Владимир стал готовиться к поступлению в Академию Генерального штаба. Старики Строльманы, прослышав про это, сделали неприступные лица, хотя и переглянулись довольно: они считали, что кавалерийский офицер только и умеет, что сабелькой сшибать макушки у репьев да сдергивать с головы кивер перед дамами, а Академия Генштаба – заведение серьезное, пожалуй, самое серьезное из всех учебных заведений России. Чтобы поступить в эту Академию, надо иметь отменные мозги.

– Может, простим их? Все-таки родная дочь, не чужая…

– Подождем, когда муженек ее в Академию поступит, – ответил супруге несгибаемый Строльман.

– А если не поступит?

– Тогда снова подождем.

Каппель был принят в Академию, и старики Строльманы оттаяли, признали его за своего. Директор пушечного завода облачился по этому поводу в парадный мундир и велел накрыть в честь зятя стол.

Жили супруги Каппели дружно. Ольга Сергеевна оказалась великолепной, очень бережливой хозяйкой, скромных денег, которые получал Каппель, им вполне хватало.

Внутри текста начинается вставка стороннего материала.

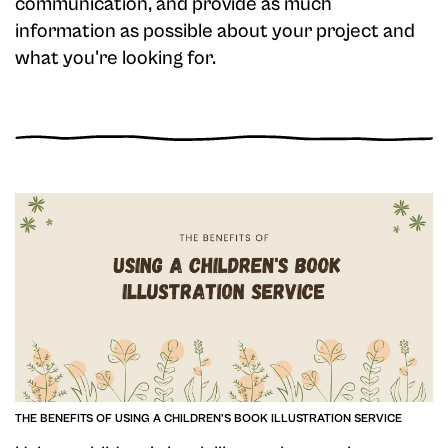
communication, and provide as much
information as possible about your project and
what you're looking for.
THE BENEFITS OF USING A CHILDREN'S BOOK ILLUSTRATION SERVICE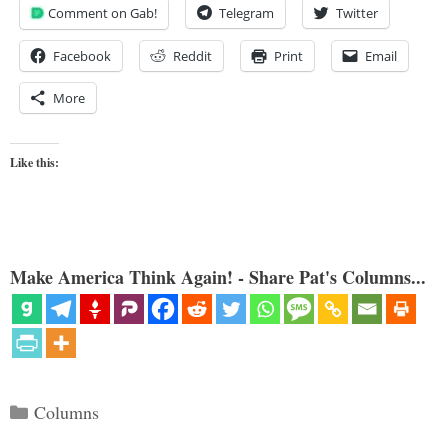
Comment on Gab!
Telegram
Twitter
Facebook
Reddit
Print
Email
More
Like this:
Make America Think Again! - Share Pat's Columns...
Categories
Columns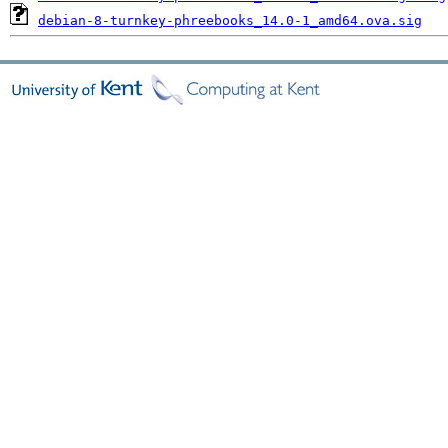
debian-8-turnkey-phreebooks_14.0-1_amd64.ova.sig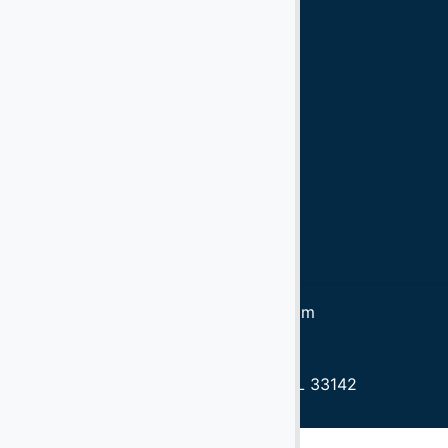
Ford 350
Ford
Diesel
Gasoline
90 kva
60 kva
Tow Bars
Trucks
Wollard
Bob Tail Trucks
LD7, LD8, LD3
info@aeroservicios.com
1305.637.3040
1305.637.5060
3750 NW 49th St, Miami, FL 33142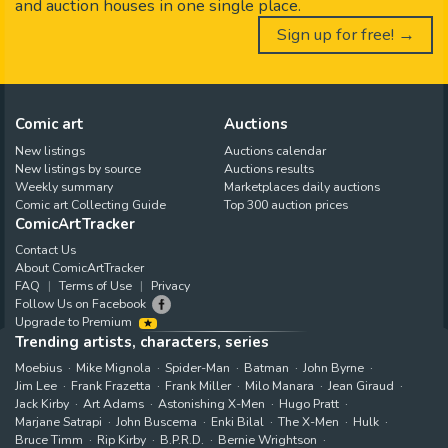
and auction houses in one single place.
Sign up for free! →
Comic art
Auctions
New listings
Auctions calendar
New listings by source
Auctions results
Weekly summary
Marketplaces daily auctions
Comic art Collecting Guide
Top 300 auction prices
ComicArtTracker
Contact Us
About ComicArtTracker
FAQ
Terms of Use
Privacy
Follow Us on Facebook
Upgrade to Premium
Trending artists, characters, series
Moebius
Mike Mignola
Spider-Man
Batman
John Byrne
Jim Lee
Frank Frazetta
Frank Miller
Milo Manara
Jean Giraud
Jack Kirby
Art Adams
Astonishing X-Men
Hugo Pratt
Marjane Satrapi
John Buscema
Enki Bilal
The X-Men
Hulk
Bruce Timm
Rip Kirby
B.P.R.D.
Bernie Wrightson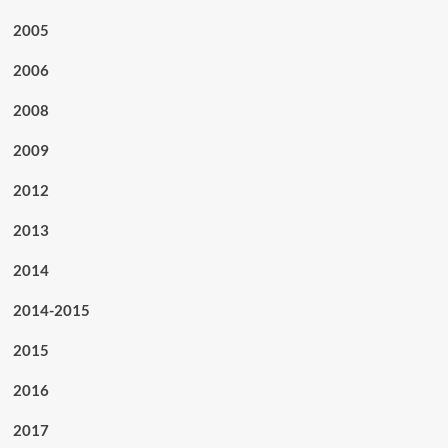
2005
2006
2008
2009
2012
2013
2014
2014-2015
2015
2016
2017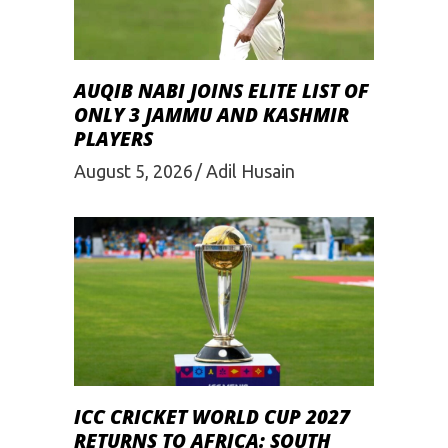
AUQIB NABI JOINS ELITE LIST OF
ONLY 3 JAMMU AND KASHMIR
PLAYERS
August 5, 2026
Adil Husain
ICC CRICKET WORLD CUP 2027
RETURNS TO AFRICA: SOUTH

В 1909 году у супругов родилась дочь Таня, а в тревожном 1915-м, полном раненых, боли, невнятных новостей, запоздало приходивших с фронта, появился на свет сын Кирилл.

На фронт Владимир Каппель ушел в чине капитана Генерального штаба – обнял жену, прижался щекою к ее щеке, кончиками пальцев поправил тяжелый локон, свалившийся на висок, и прошептал едва слышно:

– Береги детей, Оля! – через несколько секунд, подождав, когда прекратит реветь паровоз, вставший в голову воинского эшелона, добавил: – Жди меня, ладно?

Ольга, у которой глаза были склеены слезами, прижалась к груди мужа, кивнула.

Должность, что Каппель получил на фронте, – адъютант 37-й пехотной дивизии, если по-нашему – заместитель начальника штаба. В самом конце военной кампании, завершавшейся для России печально, он стал начальником штаба. Несмотря на два ранения, полученные на фронте, на замены частей, когда командиров переставляли с места на место, как фигуры на шахматном поле, Каппель продолжал служить в одной и той же дивизии – 37-й пехотной.

С фронта он вернулся в чине подполковника, с ходу, без остановки, попробовал прорваться к своим, к жене и к детям, которые находились на Урале, в Екатеринбурге, но не сумел – застрял в Поволжье: туда была переброшена 37-я пехотная дивизия.

Уйти из части, махнуть к своим самостоятельно – означало бы дезертировать. А дезертиром Каппель никогда не был, ему даже само слово это было противно.

С Олей и детьми находились старики Строльманы. Директор пушечного завода уже пребывал в отставке, да и орудия ныне производили совсем иные, что привык отливать Строльман: старик был специалистом по пушкам времен осады Севастополя да по кремневым ружьям, а пушки сейчас начали производить скорострельные, безоткатные – загляденье, а не орудия. Вот Строльмана и отправили домой, на печку.

Заняты были старики тем, что помогали дочери воспитывать Танюшку и Кирилла… Жалко, не удалось Каппелю дотянуться до них, несмотря на то что он стремился хотя бы на двадцать минут попасть к ним – глянуть на детишек, обнять Ольгу – и назад, в Самару. После такого свидания можно в любой бой… Даже и последний.

Расстроился Каппель сильно, хотя виду не подал, в общении с товарищами был ровен, мог с ними выпить водки, закусить тугим, как сыр, осетровым холодцом, сыграть в городки, сходить на рыбалку… Одного он только не одобрял: не любил волокитничать и никогда не появлялся в компаниях веселых молодцов-ухажеров – был верен своей Ольге Сергеевне.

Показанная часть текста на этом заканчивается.